Non chiamateci dolcemente complicate
Fin da bambina non ho mai sofferto il testo della canzone di Ruggeri cantata dalla Mannoia. Racconta di donne fragili, in balia di uomini egoisti e superficiali, donne sofferenti che non si ribellano, che non reagiscono, che mascherano il dolore e si fanno conquistare da lettere e rose (mancano i cioccolatini, ma forse solo perché non fanno rime). Sono donne rassegnate, tristi e malinconiche, che sembrano vivere in sogni che non si avvereranno mai. Si nascondono… ma da cosa? Non sembrano essere padrone della propria vita, aspettano, stanno sempre a dire “si” (!), ma perché??
No, no, le donne non sono quello, almeno non tutte, per fortuna!
Certe donne saranno pure complicate, ma solo per chi pensa di doverle capire. Sono donne che andrebbero vissute come un'esperienza, come acqua che scorre o sole che scalda. Tentare di afferrarle e farle proprie sarebbe come racchiudere un universo tra le mani.

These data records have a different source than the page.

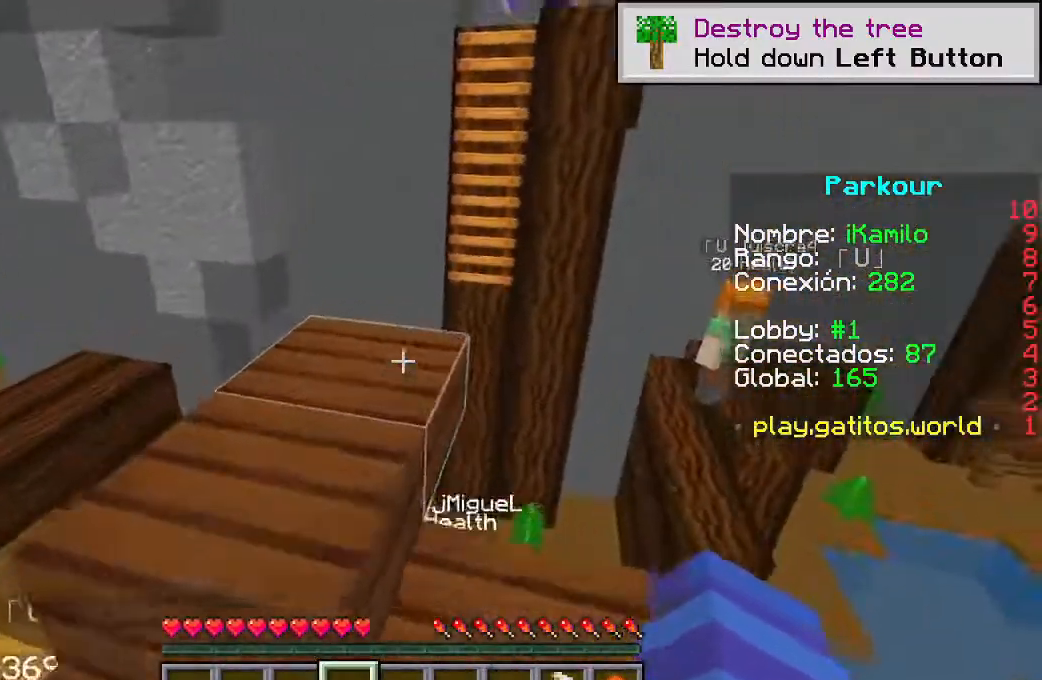
{"keys": ["space", "w"], "mouse": [], "events": [[233, "a", "down"], [400, "a", "up"], [500, "space", "down"]]}
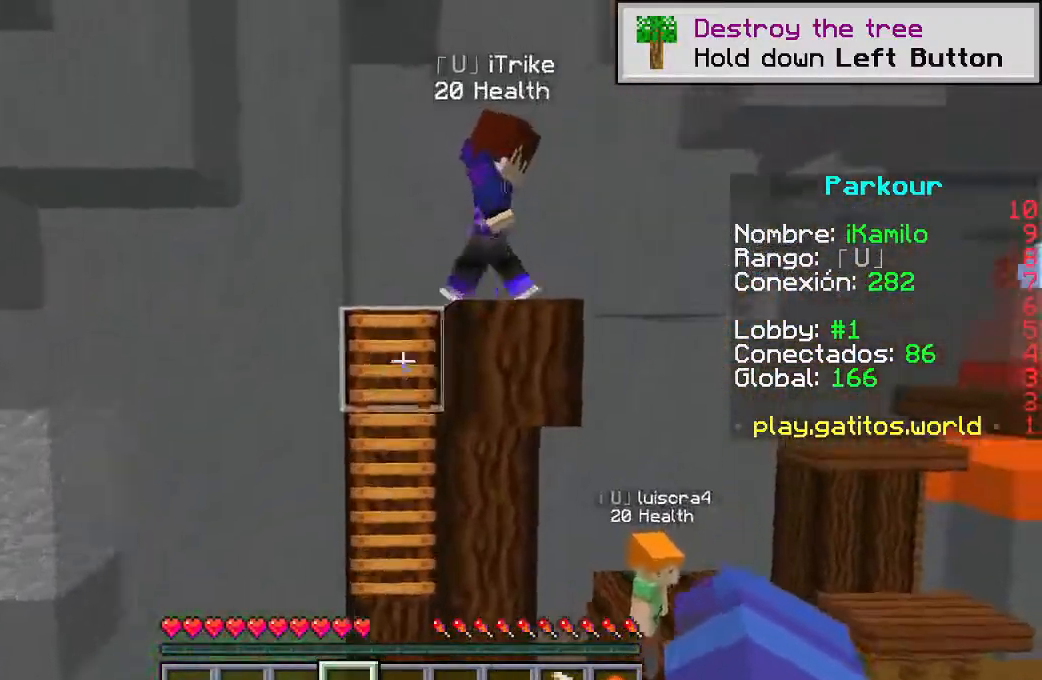
{"keys": ["space", "w"], "mouse": [], "events": [[317, "a", "down"], [450, "a", "up"]]}
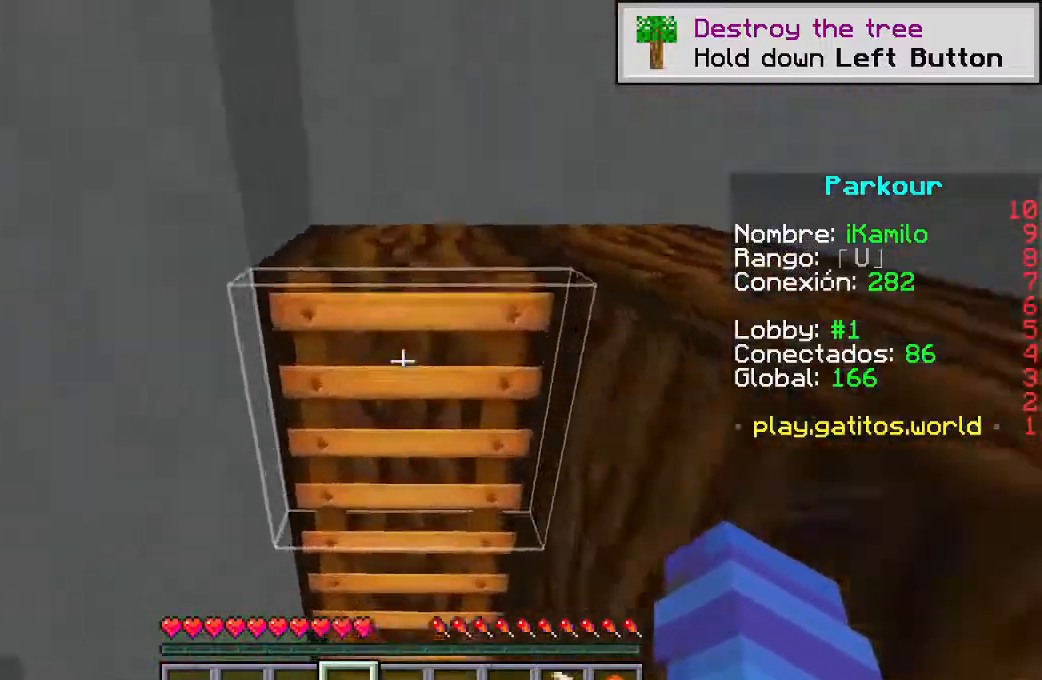
{"keys": ["a", "space", "w"], "mouse": [], "events": [[167, "d", "down"], [333, "d", "up"], [433, "a", "down"]]}
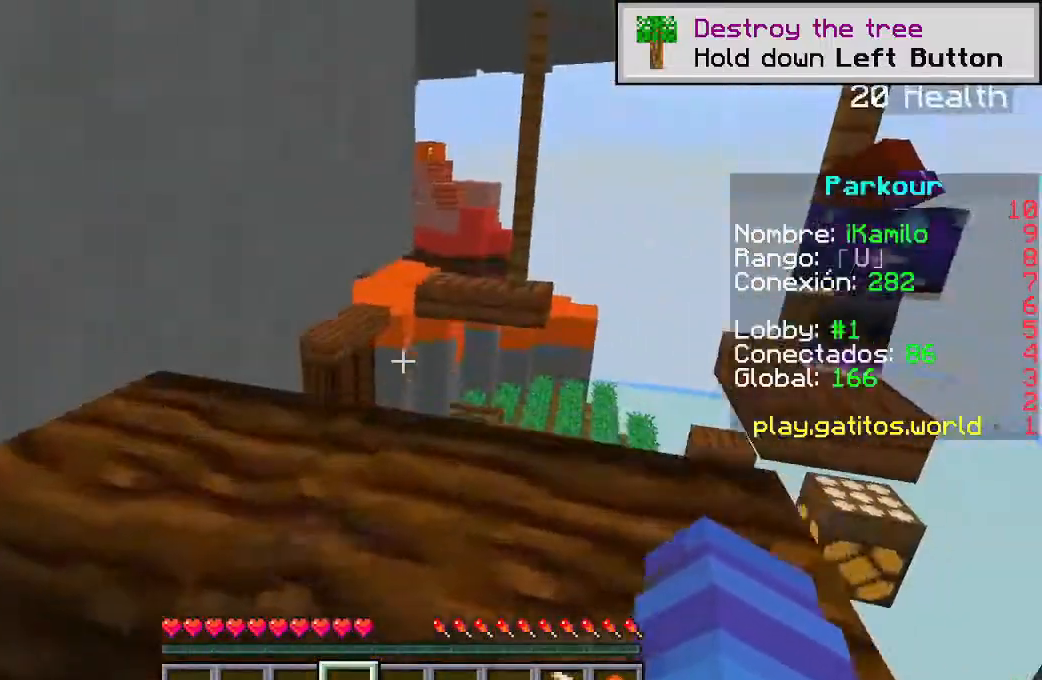
{"keys": ["w"], "mouse": [], "events": [[50, "space", "up"], [450, "a", "up"]]}
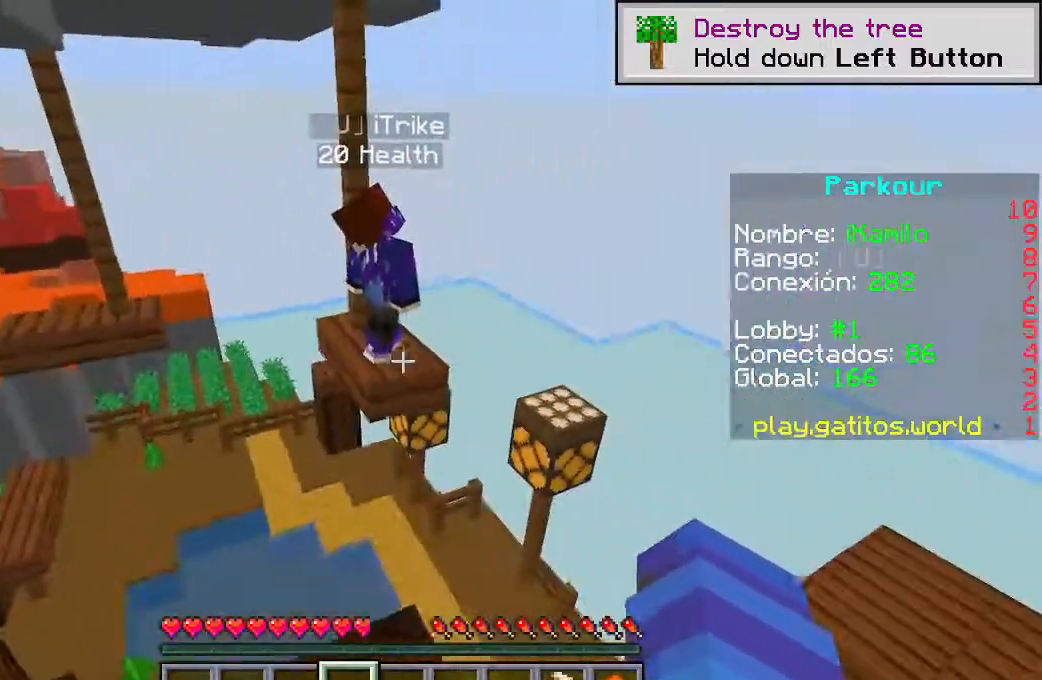
{"keys": ["d", "w"], "mouse": [], "events": [[283, "space", "down"], [467, "d", "down"], [483, "space", "up"]]}
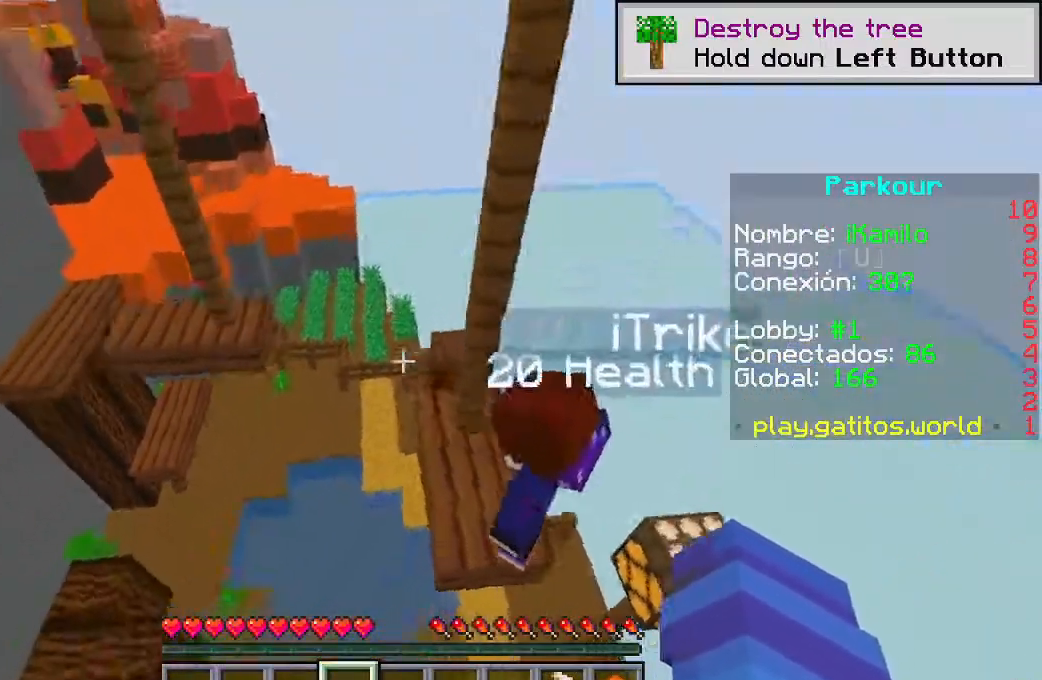
{"keys": ["a", "s"], "mouse": [], "events": [[117, "w", "up"], [217, "d", "up"], [417, "s", "down"], [467, "a", "down"]]}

Ci sono donne che non hanno bisogno di un uomo, per essere felici, sono donne capaci di condividere la propria tristezza ma anche di accogliere nella propria felicità.
Vorrei parlare delle donne, di quelle dotate di una personalità dirompente, coinvolgente e trascinante ai limiti della razionalità. Quelle che, solo essendo se stesse, quando entrano in una vita ne sconvolgono ogni parametro.
Imprevedibili, testarde e appassionate, spesso spaventano, obbligano a fare i conti con se stessi e sconvolgono ogni certezza. Non è facile restarle accanto, tanti preferiscono il conforto di persone più prevedibili. Anche se opprimenti, anche se invadenti, persino se dannose. Perché la noia, l'insofferenza, la tristezza, a volte anche il dolore, se banali e conosciuti appaiono meno spaventosi dell'incertezza e del vivere la vita come un'avventura.
A volte, però, c'è anche chi si rende conto della fortuna di avere incontrato una di queste creature selvatiche e affascinanti. “Semplicemente complicate”, direi, ma vive e capaci di amare. Amare davvero.
Chi lo capisce, sa cosa potrebbe perdersi a lasciarle andare.
Chi riesce a trovare il coraggio e la sicurezza in se stesso, parte con loro, senza più voltarsi indietro.